II. The second great principle of the Gothic Revivalists is that all art employed in decoration should be informative, conveying truthful statements about natural facts, if it conveys any statement. It may sometimes merely compose its decorations of mosaics, checkers, bosses, or other meaningless ornaments: but if it represents organic form (and in all important places it will represent it), it will give that form truthfully, with as much resemblance to nature as the necessary treatment of the piece of ornament in question will admit of.

This principle is more disputed than the first among the Gothic Revivalists themselves. I, however, hold it simply and entirely, believing that ornamentation is always, cæteris paribus, most valuable and beautiful when it is founded on the most extended knowledge of natural forms, and conveys continually such knowledge to the spectator.[123]

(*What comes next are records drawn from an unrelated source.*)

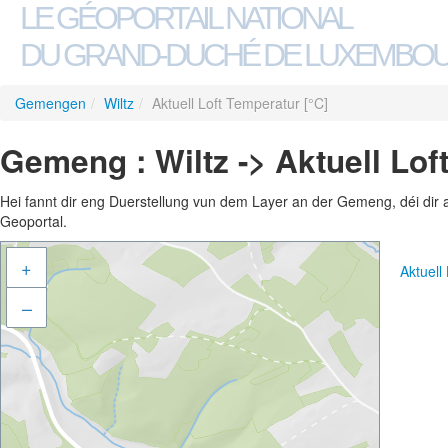
LE GÉOPORTAIL NATIONAL
DU GRAND-DUCHÉ DE LUXEMBO
Gemengen
/
Wiltz
/
Aktuell Loft Temperatur [°C]
Gemeng : Wiltz -> Aktuell Lof
Hei fannt dir eng Duerstellung vun dem Layer an der Gemeng, déi dir 
Geoportal.
+
Aktuell
–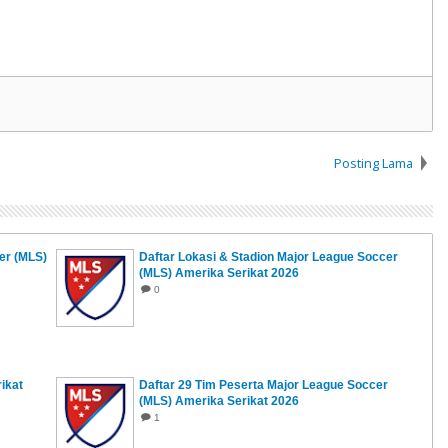
Posting Lama
er (MLS)
Daftar Lokasi & Stadion Major League Soccer
(MLS) Amerika Serikat 2026
0
ikat
Daftar 29 Tim Peserta Major League Soccer
(MLS) Amerika Serikat 2026
1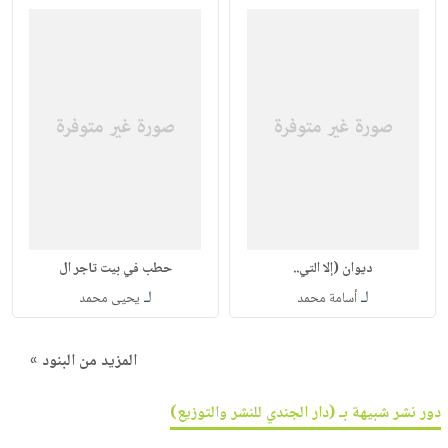
ديوان (إلا التي..
حطب في بيت تاجر ال
لـ
لـ
أسامة محمد
يحيى محمد
المزيد من البنود »
دور نشر شبيهة بـ (دار الجندي للنشر والتوزيع)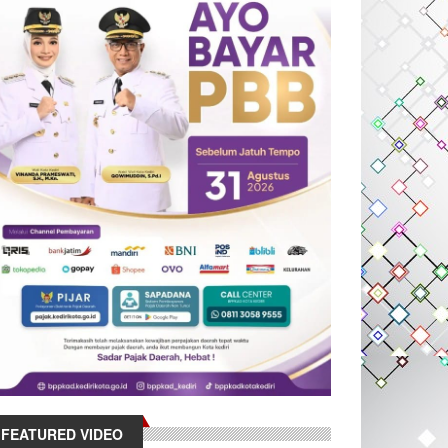
FEATURED VIDEO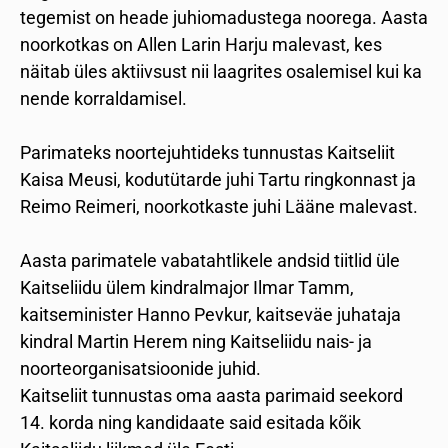
tegemist on heade juhiomadustega noorega. Aasta
noorkotkas on Allen Larin Harju malevast, kes
näitab üles aktiivsust nii laagrites osalemisel kui ka
nende korraldamisel.
Parimateks noortejuhtideks tunnustas Kaitseliit
Kaisa Meusi, kodutütarde juhi Tartu ringkonnast ja
Reimo Reimeri, noorkotkaste juhi Lääne malevast.
Aasta parimatele vabatahtlikele andsid tiitlid üle
Kaitseliidu ülem kindralmajor Ilmar Tamm,
kaitseminister Hanno Pevkur, kaitseväe juhataja
kindral Martin Herem ning Kaitseliidu nais- ja
noorteorganisatsioonide juhid.
Kaitseliit tunnustas oma aasta parimaid seekord
14. korda ning kandidaate said esitada kõik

III. The third great principle of the Gothic Revival is that all architectural ornamentation should be executed by the men who design it, and should be of various degrees of excellence, admitting, and therefore exciting, the intelligent co-operation of various classes of workmen; and that a great public edifice should be, in sculpture and painting, somewhat the same as a great chorus of music, in which, while, perhaps, there may be only one or two voices perfectly trained, and of perfect sweetness (the rest being in various degrees weaker and less cultivated), yet all being ruled in harmony, and each sustaining a part consistent with its strength, the body of sound is sublime, in spite of individual weaknesses.

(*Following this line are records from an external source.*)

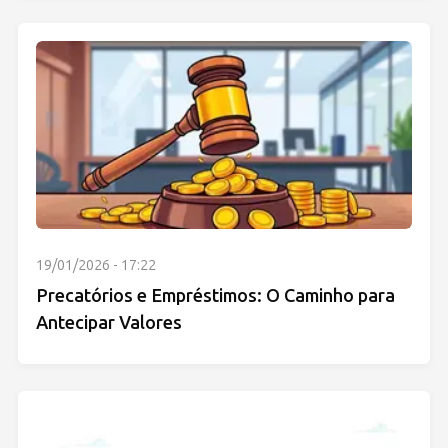
19/01/2026 - 17:22
Precatórios e Empréstimos: O Caminho para
Antecipar Valores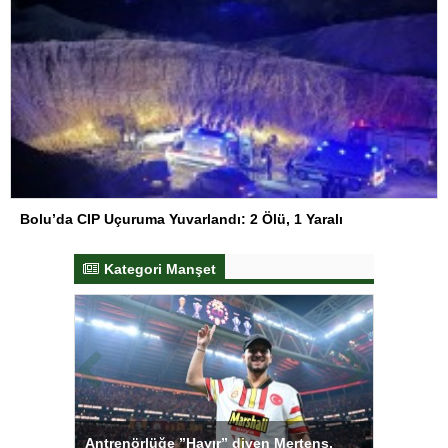
Bolu’da CIP Uçuruma Yuvarlandı: 2 Ölü, 1 Yaralı
Kategori Manşet
rtens,
Salihli Sporcuları Kuraş’ta Gururlandırdı
Torreira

The Museum at Oxford was, I know, intended by its designer to exhibit in its decoration the working of these three principles; but in the very fact of its doing so, it becomes exposed to chances of occasional failure, or even to serious discomfitures, such as would not at all have attended the adoption of an established mode of modern work. It is easy to carve capitals on models known for four thousand years, and impossible to fail in the application of mechanical methods and formalized rules. But it is not possible to appeal vigorously to new canons of judgment without the chance of giving offence; nor to summon into service the various phases of human temper and intelligence, without occasionally finding the tempers rough and the intelligence feeble. The Oxford Museum is, I believe, the first building in this country which has had its ornamentation, in any telling parts, trusted to the invention of the workman: the result is highly satisfactory, the projecting windows of the staircases being as beautiful in effect as anything I know in civil Gothic: but far more may be accomplished for the building if the completion of its carving be not hastened; many men of high artistic power might be brought to take an interest in it, and various lessons and suggestions given to the workmen which would materially advantage the final decoration of leading features. No very great Gothic building, so far as I know, was ever yet completed without some of this wise deliberation and fruitful patience.

I was in hopes from the beginning that the sculpture might have been rendered typically illustrative of the English Flora: how far this idea has been as yet carried out I do not know; but I know that it cannot be properly carried out without a careful examination of the available character of the principal genera, such as architects have not hitherto undertaken. The proposal which I heard advanced the other day, of adding a bold entrance-porch to the façade, appeared to me every way full of advantage, the blankness of the façade having been, to my mind, from the first, a serious fault in the design. If a subscription were opened for the purpose of erecting one, I should think there were few persons interested in modern art who would not be glad to join in forwarding such an object.

I think I could answer for some portions of the design being superintended by the best of our modern sculptors and painters; and I believe that, if so superintended, the porch might and would become the crowning beauty of the building, and make all the difference between its being only a satisfactory and meritorious work, or a most lovely and impressive one.

The interior decoration is a matter of much greater difficulty; perhaps you will allow me to defer the few words I have to say about it till I have time for another letter: which, however, I hope to find speedily.